I also use Google Earth and Turnpike/Interstate information web sites to check on the size of Turnpike and Interstate Highway rest stops and travel plazas. Over the years as these areas on the PA Turnpike and I-81 have been remodeled, the size of their trailer parking areas and access to fuel pumps in a few cases have changed (ie the number of spaces have been reduced, pumps moved, etc). I put together a list of this information when I travel to refer to. Depending on the time of day and the number of trailer parking spaces I may skip a stop because I know there is a high likelihood that there will not be any spaces available. I also check out what type of parking spaces a location has. Some locations have pull through spaces. Others require backing into spaces. Still others due to vehicles parking in some spaces require parallel parking to get one's rig into an empty space. I used to dread parallel parking because I travel alone until I installed a wireless camera on the back of my trailer. 

 

Back in 2012 before I started researching Hotels, etc when traveling with a trailer (like I do now) I got very lucky on one towing trip to Tennessee. On that trip I was going to stay at a hotel outside of Knoxville. When I arrived at the hotel I found the trailer parking was not very good the hotel was not very well lit and the neighborhood not so good. After seeing that I got back on the interstate and decided to look for another place to stop for the night. I found a small Days Inn right off I-40 (Harriman, TN) that had trailer parking visible from the rooms, a well lit lot, a McDonalds and another Restaurant within walking distance. The place could use updating but was clean, the staff friendly and the cost VERY reasonable.
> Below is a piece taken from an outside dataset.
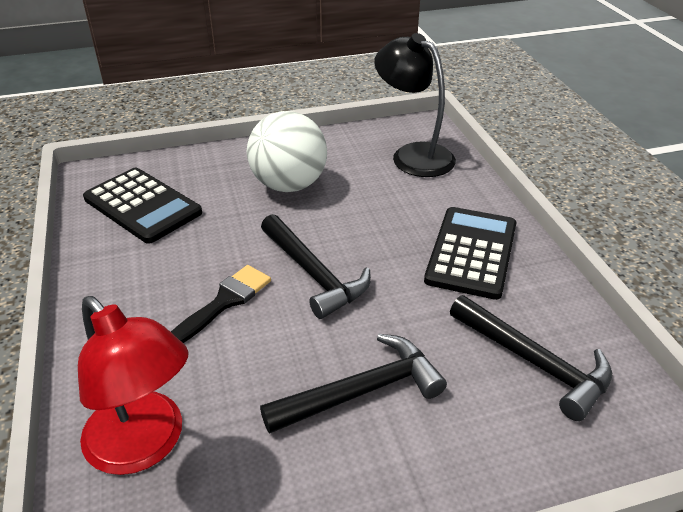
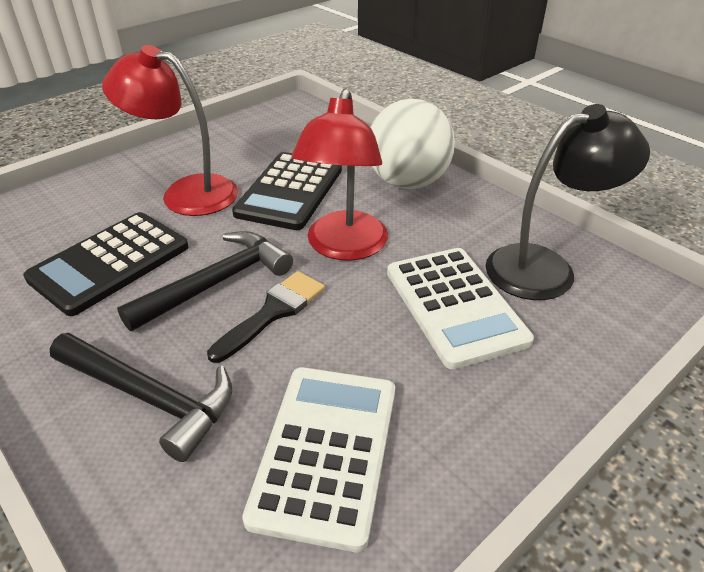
black hammer: [260,334,447,433] [261,214,371,319] [450,295,612,421] = 3 -> [50,333,232,462] [117,231,293,331] = 2
red lamp: [78,296,189,475] = 1 -> [102,45,238,216] [292,89,388,261] = 2
white calculator: none = 0 -> [242,367,395,552] [387,248,534,370] = 2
While this location does not have a lot of trailer parking spots I got there around 4-5 PM midweek and had my pick of spots. Two years later in 2014 I stayed at this hotel again and had the same trailer parking space with a room close by.

 

When planning trips these days I enter the name, address and phone number of prospective hotels in my Google Contacts. I use "0001" in front of the name of the hotel so all the hotels are at the top of my contact list. Doing this allows me to use Google Maps ton my smartphone or tablet to get directions to the hotel I have chosen for that night. I also use google contacts for the final destination hotel for AACA Meets, trailer parking for meets and other meet activities. This makes the entire trip MUCH MORE enjoyable.